Because go back to the numbers in the Legislative Assembly after the election. Labour's 44 (including Ferny Grove) plus the independent MP is a bare majority. But if the result in Ferny Grove is being disputed, should the declared (but disputed) "winner" be allowed to sit and vote in the Legislative Assembly? Or, should the appointment of a new Premier and Government wait until the outcome of the challenge to the result in Ferny Grove is completed - noting that it is possible (if unlikely) that the outcome will be a new election for that seat?

Again, the answer to this looks likely to be that Labour's leader will get appointed Premier and head of a new Government, with whatever happens in Ferny Grove then being dealt with down the track. But the whole chain of events in Queensland got me thinking - what would happen in a similar case in NZ?

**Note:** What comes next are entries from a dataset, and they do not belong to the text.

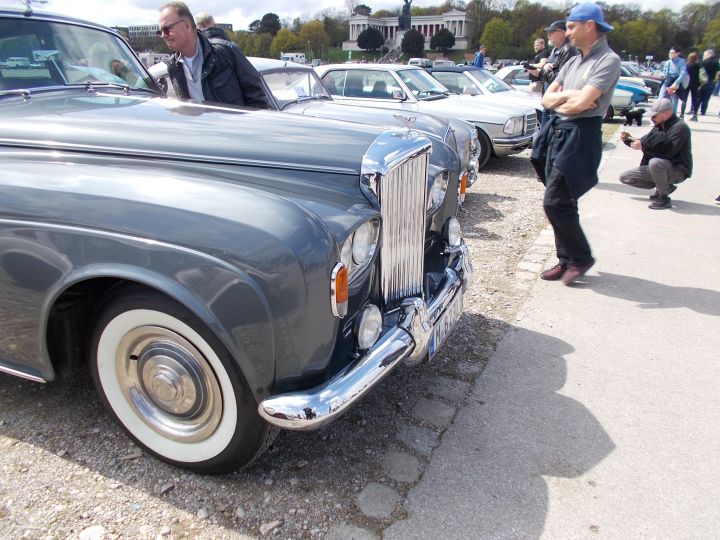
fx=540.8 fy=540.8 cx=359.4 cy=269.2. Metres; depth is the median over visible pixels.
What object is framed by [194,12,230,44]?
person
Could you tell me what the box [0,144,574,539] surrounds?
gravel ground
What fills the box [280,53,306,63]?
white van
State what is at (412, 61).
car
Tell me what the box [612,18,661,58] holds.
tree
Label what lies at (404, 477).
stone
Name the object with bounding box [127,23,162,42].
building
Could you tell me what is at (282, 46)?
tree
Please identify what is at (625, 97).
blue car
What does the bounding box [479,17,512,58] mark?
tree
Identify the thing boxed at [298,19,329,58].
tree
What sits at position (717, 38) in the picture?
tree
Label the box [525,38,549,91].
person
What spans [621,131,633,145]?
camera
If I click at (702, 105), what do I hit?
person
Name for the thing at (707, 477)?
pavement
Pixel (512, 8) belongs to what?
sky
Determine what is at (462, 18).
building
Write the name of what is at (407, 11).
statue
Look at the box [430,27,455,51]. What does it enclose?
tree
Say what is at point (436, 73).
silver car
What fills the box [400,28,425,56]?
tree
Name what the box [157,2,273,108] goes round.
man
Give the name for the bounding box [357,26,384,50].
tree
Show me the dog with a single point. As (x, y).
(635, 117)
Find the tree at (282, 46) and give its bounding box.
[269,28,298,57]
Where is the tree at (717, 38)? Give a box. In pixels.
[701,15,719,53]
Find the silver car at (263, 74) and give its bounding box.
[147,60,477,195]
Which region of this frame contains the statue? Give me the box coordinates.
[398,0,411,29]
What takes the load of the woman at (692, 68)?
on the pavement
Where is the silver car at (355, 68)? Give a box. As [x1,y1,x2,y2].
[311,63,535,169]
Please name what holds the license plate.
attached to the vintage car at (2, 220)
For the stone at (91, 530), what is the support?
on the gravel ground at (43, 453)
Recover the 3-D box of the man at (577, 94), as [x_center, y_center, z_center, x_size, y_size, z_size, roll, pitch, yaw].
[1.520,-0.886,3.868,0.655,1.858,0.733,-9,23,-23]
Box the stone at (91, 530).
[78,524,106,539]
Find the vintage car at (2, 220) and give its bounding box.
[0,2,474,471]
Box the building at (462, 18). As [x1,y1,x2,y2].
[343,8,470,50]
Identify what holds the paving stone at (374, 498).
in the gravel ground at (43, 453)
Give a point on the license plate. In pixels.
(446, 325)
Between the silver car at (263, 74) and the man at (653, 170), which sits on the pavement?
the man at (653, 170)
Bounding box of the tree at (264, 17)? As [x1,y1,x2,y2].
[252,13,281,34]
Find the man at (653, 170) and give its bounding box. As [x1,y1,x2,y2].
[619,98,692,210]
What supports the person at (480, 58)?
on the ground
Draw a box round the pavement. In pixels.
[384,99,719,539]
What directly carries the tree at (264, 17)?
on the wooded hill
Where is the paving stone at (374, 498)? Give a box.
[356,483,399,518]
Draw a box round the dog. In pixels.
[622,108,644,126]
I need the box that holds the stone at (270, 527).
[259,519,282,535]
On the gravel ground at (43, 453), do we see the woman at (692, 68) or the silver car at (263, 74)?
the silver car at (263, 74)
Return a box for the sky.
[19,0,719,28]
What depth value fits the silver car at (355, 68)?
8.19 m
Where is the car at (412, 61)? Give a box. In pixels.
[408,58,431,66]
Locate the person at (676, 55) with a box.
[659,45,687,115]
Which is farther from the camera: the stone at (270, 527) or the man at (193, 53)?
the man at (193, 53)
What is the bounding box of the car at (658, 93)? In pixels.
[619,61,662,95]
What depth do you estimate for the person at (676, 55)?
13.84 m
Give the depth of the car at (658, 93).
22.32 m
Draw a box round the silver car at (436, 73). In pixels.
[423,65,541,108]
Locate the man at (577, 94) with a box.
[534,2,618,284]
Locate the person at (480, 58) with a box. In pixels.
[473,46,485,67]
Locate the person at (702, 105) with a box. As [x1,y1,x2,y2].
[693,49,718,118]
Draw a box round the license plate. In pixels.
[427,292,463,360]
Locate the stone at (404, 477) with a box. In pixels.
[381,451,420,482]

We've seen one sort-of the same case back in 2002, with United Future's Kelly Chal. She, some of you may recall, was included on that party's candidate list even though she was not a NZ citizen (which you legally need to be in order to be eligible to be a candidate). When United Future surprisingly received enough party votes to put her into Parliament, she hurredly had to resign her spot before the (as it then was) Chief Electoral Officer declared her elected. Which then allowed another United Future list MP to come in instead of her - so the problem managed to get avoided.

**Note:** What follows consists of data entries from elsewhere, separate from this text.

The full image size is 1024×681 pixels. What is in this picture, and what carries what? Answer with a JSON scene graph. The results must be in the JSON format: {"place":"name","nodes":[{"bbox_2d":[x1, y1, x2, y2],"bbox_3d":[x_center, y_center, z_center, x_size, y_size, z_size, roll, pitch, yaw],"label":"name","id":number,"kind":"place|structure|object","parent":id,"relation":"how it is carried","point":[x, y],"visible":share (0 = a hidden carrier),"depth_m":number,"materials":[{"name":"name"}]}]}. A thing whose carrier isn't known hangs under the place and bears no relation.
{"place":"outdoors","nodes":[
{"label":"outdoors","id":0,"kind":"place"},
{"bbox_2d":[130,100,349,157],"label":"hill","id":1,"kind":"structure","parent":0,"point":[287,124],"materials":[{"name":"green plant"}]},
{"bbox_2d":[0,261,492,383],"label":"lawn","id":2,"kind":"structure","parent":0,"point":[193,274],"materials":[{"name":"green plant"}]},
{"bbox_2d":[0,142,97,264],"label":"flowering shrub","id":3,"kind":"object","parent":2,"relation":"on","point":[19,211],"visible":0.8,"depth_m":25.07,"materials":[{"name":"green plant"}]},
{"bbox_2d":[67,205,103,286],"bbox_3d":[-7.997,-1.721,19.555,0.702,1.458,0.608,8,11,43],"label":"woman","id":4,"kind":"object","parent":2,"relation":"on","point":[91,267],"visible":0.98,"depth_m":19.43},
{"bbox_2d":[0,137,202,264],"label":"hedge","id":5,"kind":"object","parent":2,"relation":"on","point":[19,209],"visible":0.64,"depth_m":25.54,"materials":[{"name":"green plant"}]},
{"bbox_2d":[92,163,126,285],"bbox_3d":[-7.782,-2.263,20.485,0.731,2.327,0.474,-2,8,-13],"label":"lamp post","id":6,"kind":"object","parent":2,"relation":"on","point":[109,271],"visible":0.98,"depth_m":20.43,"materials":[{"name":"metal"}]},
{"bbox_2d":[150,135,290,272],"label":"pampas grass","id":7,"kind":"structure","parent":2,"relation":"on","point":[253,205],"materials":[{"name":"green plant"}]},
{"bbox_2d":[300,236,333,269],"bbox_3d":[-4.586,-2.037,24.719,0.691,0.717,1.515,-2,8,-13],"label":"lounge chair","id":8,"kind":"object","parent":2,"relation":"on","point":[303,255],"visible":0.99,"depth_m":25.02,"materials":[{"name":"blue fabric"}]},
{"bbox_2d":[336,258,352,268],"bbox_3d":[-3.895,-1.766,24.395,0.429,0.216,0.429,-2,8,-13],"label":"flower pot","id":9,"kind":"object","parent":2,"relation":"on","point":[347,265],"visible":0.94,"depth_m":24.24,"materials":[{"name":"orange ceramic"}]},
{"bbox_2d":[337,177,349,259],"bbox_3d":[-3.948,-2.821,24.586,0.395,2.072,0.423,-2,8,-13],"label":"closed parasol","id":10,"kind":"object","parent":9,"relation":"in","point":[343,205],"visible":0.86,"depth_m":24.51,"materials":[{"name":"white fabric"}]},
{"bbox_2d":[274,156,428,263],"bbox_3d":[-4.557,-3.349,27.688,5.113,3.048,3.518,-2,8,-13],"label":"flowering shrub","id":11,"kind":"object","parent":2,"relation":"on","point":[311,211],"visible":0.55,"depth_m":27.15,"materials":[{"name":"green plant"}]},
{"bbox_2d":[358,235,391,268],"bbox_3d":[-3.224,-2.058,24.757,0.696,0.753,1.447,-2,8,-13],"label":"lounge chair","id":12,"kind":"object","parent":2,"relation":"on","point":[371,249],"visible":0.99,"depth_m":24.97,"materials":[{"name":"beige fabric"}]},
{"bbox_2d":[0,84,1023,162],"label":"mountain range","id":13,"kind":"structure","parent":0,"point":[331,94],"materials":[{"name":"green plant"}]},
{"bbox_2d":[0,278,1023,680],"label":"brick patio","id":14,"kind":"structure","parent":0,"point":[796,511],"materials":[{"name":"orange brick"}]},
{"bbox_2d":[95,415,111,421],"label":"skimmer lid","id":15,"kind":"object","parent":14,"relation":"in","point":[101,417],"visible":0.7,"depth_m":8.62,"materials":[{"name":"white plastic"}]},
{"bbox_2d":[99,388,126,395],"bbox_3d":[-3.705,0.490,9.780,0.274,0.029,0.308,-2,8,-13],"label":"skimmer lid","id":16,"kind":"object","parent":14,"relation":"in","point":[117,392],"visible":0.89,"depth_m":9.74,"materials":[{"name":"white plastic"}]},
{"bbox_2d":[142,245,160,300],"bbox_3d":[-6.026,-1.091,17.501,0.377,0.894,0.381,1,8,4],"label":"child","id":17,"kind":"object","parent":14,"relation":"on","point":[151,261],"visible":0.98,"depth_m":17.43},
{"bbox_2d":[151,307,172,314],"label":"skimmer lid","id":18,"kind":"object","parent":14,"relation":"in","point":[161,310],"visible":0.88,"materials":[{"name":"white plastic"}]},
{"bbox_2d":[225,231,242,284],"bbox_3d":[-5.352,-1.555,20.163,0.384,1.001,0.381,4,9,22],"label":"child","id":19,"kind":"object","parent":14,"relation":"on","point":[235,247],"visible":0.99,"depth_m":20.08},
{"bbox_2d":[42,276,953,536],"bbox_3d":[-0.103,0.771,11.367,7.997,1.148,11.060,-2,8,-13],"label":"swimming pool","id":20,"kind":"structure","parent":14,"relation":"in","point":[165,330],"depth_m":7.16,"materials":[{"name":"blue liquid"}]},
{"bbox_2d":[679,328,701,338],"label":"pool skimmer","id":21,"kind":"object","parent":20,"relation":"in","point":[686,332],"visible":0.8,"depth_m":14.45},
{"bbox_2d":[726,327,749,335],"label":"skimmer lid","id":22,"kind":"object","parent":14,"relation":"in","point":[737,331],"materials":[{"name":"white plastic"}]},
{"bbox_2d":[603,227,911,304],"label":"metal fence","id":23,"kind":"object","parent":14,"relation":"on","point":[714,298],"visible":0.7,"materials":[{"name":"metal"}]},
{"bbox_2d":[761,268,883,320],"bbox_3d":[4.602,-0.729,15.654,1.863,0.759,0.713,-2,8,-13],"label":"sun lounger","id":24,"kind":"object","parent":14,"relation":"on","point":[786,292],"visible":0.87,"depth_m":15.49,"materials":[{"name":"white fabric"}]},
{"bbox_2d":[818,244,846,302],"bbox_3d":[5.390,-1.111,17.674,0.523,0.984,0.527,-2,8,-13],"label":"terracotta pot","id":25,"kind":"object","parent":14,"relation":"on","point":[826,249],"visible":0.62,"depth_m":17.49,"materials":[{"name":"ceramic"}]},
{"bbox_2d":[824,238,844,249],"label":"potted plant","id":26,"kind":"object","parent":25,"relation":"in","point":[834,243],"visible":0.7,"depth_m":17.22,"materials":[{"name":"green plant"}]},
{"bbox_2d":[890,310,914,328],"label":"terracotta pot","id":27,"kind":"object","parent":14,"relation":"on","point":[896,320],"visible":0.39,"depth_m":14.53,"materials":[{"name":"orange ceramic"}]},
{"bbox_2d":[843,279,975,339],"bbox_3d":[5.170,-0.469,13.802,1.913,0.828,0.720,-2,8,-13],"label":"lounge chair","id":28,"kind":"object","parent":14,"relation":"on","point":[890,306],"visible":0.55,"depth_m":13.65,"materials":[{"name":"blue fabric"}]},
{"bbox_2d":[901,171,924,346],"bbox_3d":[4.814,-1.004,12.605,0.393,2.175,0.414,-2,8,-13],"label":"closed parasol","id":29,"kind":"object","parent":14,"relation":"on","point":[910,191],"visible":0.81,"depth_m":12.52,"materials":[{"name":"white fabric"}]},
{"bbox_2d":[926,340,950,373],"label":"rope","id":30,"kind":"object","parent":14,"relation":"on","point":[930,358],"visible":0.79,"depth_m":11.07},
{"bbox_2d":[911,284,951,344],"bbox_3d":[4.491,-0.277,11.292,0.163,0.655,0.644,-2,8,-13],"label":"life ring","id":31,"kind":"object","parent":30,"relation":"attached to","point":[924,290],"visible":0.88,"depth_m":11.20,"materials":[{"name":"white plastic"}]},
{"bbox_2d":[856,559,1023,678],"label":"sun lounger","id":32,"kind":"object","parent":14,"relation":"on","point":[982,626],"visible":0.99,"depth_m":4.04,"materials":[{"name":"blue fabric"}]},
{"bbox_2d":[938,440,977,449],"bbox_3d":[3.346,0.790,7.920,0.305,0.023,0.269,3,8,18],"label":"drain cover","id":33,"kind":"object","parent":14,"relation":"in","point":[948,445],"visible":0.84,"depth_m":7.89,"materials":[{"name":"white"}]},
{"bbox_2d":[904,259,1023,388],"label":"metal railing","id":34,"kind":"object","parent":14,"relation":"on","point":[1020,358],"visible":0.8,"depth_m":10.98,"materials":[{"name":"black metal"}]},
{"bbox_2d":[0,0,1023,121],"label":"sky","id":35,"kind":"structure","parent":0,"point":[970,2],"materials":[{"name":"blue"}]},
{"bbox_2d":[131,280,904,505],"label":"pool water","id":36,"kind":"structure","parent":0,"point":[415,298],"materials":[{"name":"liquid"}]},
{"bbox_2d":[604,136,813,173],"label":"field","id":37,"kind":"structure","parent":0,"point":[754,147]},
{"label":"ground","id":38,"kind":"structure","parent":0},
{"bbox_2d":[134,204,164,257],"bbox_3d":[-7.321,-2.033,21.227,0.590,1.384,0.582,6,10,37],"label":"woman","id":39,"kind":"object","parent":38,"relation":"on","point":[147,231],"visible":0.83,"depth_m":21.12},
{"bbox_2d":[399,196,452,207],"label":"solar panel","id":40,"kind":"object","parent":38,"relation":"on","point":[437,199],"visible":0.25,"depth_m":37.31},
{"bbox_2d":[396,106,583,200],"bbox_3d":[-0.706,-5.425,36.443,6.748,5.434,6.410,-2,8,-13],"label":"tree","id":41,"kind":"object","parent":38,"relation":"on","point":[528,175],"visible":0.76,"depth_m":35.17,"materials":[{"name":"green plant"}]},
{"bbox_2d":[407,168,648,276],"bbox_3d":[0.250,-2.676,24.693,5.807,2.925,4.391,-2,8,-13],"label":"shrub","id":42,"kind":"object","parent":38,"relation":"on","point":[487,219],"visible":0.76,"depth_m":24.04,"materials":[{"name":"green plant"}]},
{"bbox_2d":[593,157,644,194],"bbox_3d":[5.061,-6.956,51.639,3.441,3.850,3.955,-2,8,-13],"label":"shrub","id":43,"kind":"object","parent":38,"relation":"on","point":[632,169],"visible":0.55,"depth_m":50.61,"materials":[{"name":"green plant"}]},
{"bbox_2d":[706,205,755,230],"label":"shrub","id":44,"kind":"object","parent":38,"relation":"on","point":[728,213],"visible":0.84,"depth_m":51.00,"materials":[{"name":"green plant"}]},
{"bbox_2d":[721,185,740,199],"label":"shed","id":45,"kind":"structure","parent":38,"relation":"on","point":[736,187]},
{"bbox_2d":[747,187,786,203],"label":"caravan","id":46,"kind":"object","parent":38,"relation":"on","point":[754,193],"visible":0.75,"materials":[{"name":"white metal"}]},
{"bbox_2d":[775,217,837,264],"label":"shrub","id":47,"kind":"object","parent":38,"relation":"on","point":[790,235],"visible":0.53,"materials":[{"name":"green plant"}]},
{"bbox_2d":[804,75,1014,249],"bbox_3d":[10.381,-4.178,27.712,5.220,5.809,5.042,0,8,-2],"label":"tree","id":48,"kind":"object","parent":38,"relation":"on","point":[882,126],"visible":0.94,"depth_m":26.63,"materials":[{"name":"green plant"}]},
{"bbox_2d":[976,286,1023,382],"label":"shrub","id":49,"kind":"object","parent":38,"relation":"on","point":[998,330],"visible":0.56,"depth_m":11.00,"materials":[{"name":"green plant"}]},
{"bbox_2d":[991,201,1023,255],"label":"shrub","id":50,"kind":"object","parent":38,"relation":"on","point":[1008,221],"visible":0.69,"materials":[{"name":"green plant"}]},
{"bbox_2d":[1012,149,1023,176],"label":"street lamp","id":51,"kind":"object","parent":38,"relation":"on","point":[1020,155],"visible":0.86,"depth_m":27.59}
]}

But what if, instead of being a list MP, she had been an electorate candidate? Especially in a seat that was reasonably closely contested, so she receives more votes than ?

Two points to note here. The first is that there is no legal obligation on any electoral officials to check that prospective electorate candidates meet all the legal requirements (or, alternatively, don't meet any of the legal disqualifications) to stand as candidates. Under the Electoral Act, the returning officer in each district simply acts as the receiver of an application to stand and checks that the relevant forms have been filled in correctly. The obligation for ensuring that the prospective candidate meets the legal requirements to be a candidate instead rests with each individual candidate and/or his or her party.

[I don't know if the Electoral Commission carries out any informal background checks (as it were) on prospective candidates - all I'll say is that s.145(6) ("In every other case the Returning Officer shall accept the nomination") does not appear to leave any room for it to do so.]

The second is that a situation like that in Ferny Grove looks to me to be the basis for a successful electoral petition challenge under NZ law. If you can show that some minor party/independent candidate was on the ballot paper unlawfully, and that she or he got more electorate votes than the winning candidates majority, then that would be grounds for setting the election result aside and ordering a do-over. It would constitute an "unlawful election", in which the "failure, omission, irregularity, want, defect, absence, mistake, or breach ... affect[ed] the result of the election."

My only hesitation in being more definitive about this is that there's bugger all case law to back up my initial presumptions. About all I can find is this case from the Turks and Caicos Islands, which is hardly a compelling precedent.

But even so, here's something that Parliament's Justice and Electoral Committee might want to think about - what would happen if a Kelly Chal-type candidate sought to run in their electorate, was put on the ballot and got more votes than they won it by? Do they really want to wait for a Court to give an answer to that question?